═════ Texte source ═════
La consommation de cannabis s’avère parfois dangereuse pour les personnes à risque de psychose

Il existe de solides preuves établissant un lien entre la consommation de cannabis chez les adolescents (en particulier chez les jeunes de moins de 16 ans) et l’aggravation des symptômes de psychose. Pour certains jeunes, une première visite aux urgences pour une psychose provoquée par la consommation de cannabis peut conduire à la schizophrénie dans les trois ans qui suivent.
Chez les personnes atteintes de schizophrénie comme chez celles qui consomment fréquemment du cannabis, on observe une réduction de la densité synaptique du cerveau, c’est-à-dire de sa connectivité. Si un jeune est déjà exposé à un risque de psychose – par exemple, s’il présente des symptômes de psychose précoces tels que l’irritabilité, la méfiance, une humeur maussade et d’autres changements sur le plan de son comportement et de sa perception des choses qui l’entourent – la consommation de cannabis vient exacerber le problème déjà existant.
« Nous voulions comprendre l’incidence de la consommation de cannabis sur ces connexions cérébrales. Nous avons montré que les patients aux prises avec une psychose précoce et ceux à risque présentaient une densité synaptique plus faible. La densité synaptique était également plus faible chez les personnes qui consomment du cannabis », explique la Dre Romina Mizrahi, auteure en chef de l’étude, qui examine depuis vingt ans l’incidence de la consommation de cannabis sur le cerveau.
La Dre Mizrahi recrute des jeunes, pour la plupart au début de la vingtaine, qui se sont présentés à l’Institut universitaire en santé mentale Douglas, à Montréal, avec des symptômes de psychose précoce, comme le fait de commencer à entendre des voix, à voir des choses qui ne sont pas réelles ou à croire que quelqu’un les observe. Nombre de ces personnes se rendent aux urgences lorsqu’ils éprouvent de tels symptômes pour la première fois.
Ce sont les personnes qui ont commencé à consommer du cannabis avant l’âge de 16 ans qui courent le plus grand risque, et cette réalité touche plus particulièrement les jeunes hommes : une étude analogue menée par le Dr Daniel Myran a révélé que 40 % des hommes âgés de 16 à 24 ans avaient reçu un diagnostic de schizophrénie à la suite d’une visite aux urgences pour une psychose provoquée par la consommation de cannabis.
Tous genres confondus, l’étude du Dr Myran a montré que 26 % des personnes s’étant présentées aux urgences pour une psychose provoquée par la consommation de cannabis ont reçu un diagnostic de schizophrénie dans les trois ans qui ont suivi.
═════
Poursuivez l'article sur le cannabis et la psychose à partir de sa dernière phrase. Les lignes qui viennent ensuite n'ont aucun lien avec l'article sur le cannabis et la psychose.
═════ Données fournies ═════
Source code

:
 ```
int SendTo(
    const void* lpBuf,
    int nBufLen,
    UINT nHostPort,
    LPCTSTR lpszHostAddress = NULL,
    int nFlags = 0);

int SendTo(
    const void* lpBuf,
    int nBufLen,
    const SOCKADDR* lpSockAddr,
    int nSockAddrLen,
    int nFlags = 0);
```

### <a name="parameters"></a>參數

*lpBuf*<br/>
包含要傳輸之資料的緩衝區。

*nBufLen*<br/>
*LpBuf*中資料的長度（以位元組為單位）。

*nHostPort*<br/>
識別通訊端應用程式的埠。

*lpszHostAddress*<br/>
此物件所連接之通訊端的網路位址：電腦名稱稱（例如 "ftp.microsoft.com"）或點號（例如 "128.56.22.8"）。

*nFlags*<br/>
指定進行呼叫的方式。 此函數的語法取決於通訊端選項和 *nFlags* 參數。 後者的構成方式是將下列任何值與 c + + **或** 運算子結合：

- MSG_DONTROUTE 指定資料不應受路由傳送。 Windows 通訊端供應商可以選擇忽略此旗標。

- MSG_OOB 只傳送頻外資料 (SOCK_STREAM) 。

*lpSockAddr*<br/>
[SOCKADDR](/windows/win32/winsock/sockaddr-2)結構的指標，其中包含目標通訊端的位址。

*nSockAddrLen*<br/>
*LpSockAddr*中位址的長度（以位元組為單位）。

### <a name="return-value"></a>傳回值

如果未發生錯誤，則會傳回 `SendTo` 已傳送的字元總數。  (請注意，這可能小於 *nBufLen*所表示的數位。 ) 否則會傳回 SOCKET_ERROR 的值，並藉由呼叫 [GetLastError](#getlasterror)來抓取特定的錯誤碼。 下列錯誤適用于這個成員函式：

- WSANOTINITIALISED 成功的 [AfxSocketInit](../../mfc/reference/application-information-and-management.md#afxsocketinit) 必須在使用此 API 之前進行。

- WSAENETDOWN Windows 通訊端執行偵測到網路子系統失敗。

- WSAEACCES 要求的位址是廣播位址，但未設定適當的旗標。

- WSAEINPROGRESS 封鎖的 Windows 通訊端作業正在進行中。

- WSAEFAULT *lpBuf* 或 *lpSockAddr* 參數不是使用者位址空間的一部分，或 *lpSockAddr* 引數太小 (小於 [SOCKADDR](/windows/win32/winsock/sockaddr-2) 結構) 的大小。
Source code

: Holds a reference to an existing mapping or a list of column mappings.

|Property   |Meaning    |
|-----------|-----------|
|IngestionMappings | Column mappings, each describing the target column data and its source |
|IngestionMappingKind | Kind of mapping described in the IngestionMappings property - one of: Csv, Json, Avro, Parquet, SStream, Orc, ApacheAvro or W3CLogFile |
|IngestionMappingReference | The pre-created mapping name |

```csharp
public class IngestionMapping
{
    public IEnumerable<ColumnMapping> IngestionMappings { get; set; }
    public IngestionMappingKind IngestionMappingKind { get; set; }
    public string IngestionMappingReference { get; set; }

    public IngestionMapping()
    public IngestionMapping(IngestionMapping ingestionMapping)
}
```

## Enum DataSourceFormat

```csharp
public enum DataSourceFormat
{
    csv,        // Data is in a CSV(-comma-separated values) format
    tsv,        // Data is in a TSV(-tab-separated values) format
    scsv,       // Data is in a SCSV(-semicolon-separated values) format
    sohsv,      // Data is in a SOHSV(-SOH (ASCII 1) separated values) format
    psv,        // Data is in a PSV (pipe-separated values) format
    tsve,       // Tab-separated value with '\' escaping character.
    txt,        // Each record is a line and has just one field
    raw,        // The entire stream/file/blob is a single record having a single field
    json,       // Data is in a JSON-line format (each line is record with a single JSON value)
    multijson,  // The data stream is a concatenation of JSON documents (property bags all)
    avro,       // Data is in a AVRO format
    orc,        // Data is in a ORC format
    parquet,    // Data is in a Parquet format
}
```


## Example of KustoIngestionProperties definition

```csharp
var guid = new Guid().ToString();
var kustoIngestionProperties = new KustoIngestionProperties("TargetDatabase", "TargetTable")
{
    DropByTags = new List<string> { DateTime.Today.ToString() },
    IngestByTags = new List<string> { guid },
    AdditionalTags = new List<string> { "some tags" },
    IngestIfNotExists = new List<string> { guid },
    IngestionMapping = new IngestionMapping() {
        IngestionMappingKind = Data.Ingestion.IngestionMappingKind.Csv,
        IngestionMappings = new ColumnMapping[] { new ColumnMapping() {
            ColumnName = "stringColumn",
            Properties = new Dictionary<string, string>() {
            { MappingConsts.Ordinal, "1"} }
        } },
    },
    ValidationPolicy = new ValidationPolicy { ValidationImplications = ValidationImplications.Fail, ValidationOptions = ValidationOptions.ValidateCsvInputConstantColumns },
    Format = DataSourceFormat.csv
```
═════
Zone de réponse:
« Il est important que les jeunes soient au courant des risques », souligne la Dre Mizrahi.
Une densité synaptique plus faible est associée à des symptômes néfastes comme le retrait social, un manque de motivation et une humeur maussade. Or, une intervention précoce peut changer la donne, voire améliorer la connectivité du cerveau.
« Ce qui est très intéressant, c’est que toute intervention psychosociale qui accroît les interactions sociales et la motivation peut également augmenter la densité synaptique », mentionne la Dre Mizrahi. « Cela ouvre la voie à des interventions psychosociales visant à augmenter la densité synaptique, parallèlement aux médicaments. »
Cette étude novatrice est la première à mettre l’accent sur les personnes présentant des symptômes de psychose précoce plutôt que sur les patients ayant déjà connu un épisode psychotique. Ainsi, elle permet d’envisager des interventions précoces qui pourraient influer grandement sur les jeunes à risque de psychose, voire contribuer à prévenir les symptômes.
En bref
L'enjeu
La consommation de cannabis et la psychose réduisent toutes deux la densité synaptique du cerveau, ou sa connectivité, ce qui peut entraîner des symptômes néfastes tels que le retrait social et un manque de motivation, en plus d’aggraver les symptômes de la psychose.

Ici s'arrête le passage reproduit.